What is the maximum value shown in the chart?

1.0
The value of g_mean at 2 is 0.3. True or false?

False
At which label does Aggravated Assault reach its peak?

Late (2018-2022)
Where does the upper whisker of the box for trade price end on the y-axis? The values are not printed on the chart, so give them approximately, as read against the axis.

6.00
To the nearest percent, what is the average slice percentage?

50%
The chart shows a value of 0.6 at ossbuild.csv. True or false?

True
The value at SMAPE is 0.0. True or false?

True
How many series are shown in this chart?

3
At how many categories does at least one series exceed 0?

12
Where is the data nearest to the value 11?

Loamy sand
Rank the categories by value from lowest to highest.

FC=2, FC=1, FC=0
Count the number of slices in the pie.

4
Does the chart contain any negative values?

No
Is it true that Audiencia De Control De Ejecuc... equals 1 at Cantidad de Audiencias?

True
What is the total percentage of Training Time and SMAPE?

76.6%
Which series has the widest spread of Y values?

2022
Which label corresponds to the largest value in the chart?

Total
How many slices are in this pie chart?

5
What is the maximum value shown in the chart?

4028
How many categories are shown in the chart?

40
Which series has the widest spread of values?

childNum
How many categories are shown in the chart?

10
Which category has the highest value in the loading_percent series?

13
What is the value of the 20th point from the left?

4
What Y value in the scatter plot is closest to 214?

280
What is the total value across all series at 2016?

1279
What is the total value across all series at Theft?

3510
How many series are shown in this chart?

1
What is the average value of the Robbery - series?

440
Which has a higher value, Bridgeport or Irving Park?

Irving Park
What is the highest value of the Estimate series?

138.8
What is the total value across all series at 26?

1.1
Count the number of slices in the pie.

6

## WHAT THE TASK ASKS
Reproduce every one of the lines above word for word, keeping their order.

## WRITTEN SOLUTION
What is the maximum value shown in the chart?

1.0
The value of g_mean at 2 is 0.3. True or false?

False
At which label does Aggravated Assault reach its peak?

Late (2018-2022)
Where does the upper whisker of the box for trade price end on the y-axis? The values are not printed on the chart, so give them approximately, as read against the axis.

6.00
To the nearest percent, what is the average slice percentage?

50%
The chart shows a value of 0.6 at ossbuild.csv. True or false?

True
The value at SMAPE is 0.0. True or false?

True
How many series are shown in this chart?

3
At how many categories does at least one series exceed 0?

12
Where is the data nearest to the value 11?

Loamy sand
Rank the categories by value from lowest to highest.

FC=2, FC=1, FC=0
Count the number of slices in the pie.

4
Does the chart contain any negative values?

No
Is it true that Audiencia De Control De Ejecuc... equals 1 at Cantidad de Audiencias?

True
What is the total percentage of Training Time and SMAPE?

76.6%
Which series has the widest spread of Y values?

2022
Which label corresponds to the largest value in the chart?

Total
How many slices are in this pie chart?

5
What is the maximum value shown in the chart?

4028
How many categories are shown in the chart?

40
Which series has the widest spread of values?

childNum
How many categories are shown in the chart?

10
Which category has the highest value in the loading_percent series?

13
What is the value of the 20th point from the left?

4
What Y value in the scatter plot is closest to 214?

280
What is the total value across all series at 2016?

1279
What is the total value across all series at Theft?

3510
How many series are shown in this chart?

1
What is the average value of the Robbery - series?

440
Which has a higher value, Bridgeport or Irving Park?

Irving Park
What is the highest value of the Estimate series?

138.8
What is the total value across all series at 26?

1.1
Count the number of slices in the pie.

6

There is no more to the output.